-- STUDY MATERIAL follows --

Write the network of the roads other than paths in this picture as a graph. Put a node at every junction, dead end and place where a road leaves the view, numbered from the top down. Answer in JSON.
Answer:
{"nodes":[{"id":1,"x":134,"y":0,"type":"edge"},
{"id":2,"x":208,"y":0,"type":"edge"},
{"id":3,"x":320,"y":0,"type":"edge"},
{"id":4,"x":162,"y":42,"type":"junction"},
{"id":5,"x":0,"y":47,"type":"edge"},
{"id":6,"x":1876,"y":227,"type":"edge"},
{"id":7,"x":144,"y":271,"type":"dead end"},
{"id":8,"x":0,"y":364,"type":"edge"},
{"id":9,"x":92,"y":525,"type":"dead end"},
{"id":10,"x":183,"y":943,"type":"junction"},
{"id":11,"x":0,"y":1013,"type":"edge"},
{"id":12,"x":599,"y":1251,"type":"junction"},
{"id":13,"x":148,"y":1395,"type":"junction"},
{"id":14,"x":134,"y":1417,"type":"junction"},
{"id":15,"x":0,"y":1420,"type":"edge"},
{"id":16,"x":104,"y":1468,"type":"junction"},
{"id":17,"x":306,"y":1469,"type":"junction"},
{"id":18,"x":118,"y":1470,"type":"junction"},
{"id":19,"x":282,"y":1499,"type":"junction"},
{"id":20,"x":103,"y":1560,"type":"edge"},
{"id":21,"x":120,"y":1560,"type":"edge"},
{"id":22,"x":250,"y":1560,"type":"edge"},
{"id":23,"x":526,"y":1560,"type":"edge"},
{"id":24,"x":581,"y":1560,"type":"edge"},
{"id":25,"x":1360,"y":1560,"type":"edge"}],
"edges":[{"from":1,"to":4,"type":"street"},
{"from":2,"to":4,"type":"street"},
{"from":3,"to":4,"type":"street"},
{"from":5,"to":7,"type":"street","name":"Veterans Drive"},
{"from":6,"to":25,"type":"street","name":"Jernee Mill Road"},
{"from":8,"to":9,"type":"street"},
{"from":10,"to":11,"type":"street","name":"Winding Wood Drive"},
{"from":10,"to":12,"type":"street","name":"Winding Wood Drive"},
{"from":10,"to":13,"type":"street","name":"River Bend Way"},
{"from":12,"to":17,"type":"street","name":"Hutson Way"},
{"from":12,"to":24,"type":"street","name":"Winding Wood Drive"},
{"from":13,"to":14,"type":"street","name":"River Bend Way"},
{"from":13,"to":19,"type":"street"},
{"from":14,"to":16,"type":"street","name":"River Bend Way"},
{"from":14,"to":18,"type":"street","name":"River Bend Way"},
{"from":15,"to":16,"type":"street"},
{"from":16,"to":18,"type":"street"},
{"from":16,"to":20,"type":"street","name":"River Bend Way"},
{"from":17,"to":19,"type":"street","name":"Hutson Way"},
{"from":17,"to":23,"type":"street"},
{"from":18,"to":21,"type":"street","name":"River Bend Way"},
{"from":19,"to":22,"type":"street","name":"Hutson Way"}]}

-- STUDY MATERIAL concluded --

- YOUR INSTRUCTIONS -
Each line above that holds the string "Wood" should be copied and shown.

- EXPECTED ANSWER -
{"from":10,"to":11,"type":"street","name":"Winding Wood Drive"},
{"from":10,"to":12,"type":"street","name":"Winding Wood Drive"},
{"from":12,"to":24,"type":"street","name":"Winding Wood Drive"},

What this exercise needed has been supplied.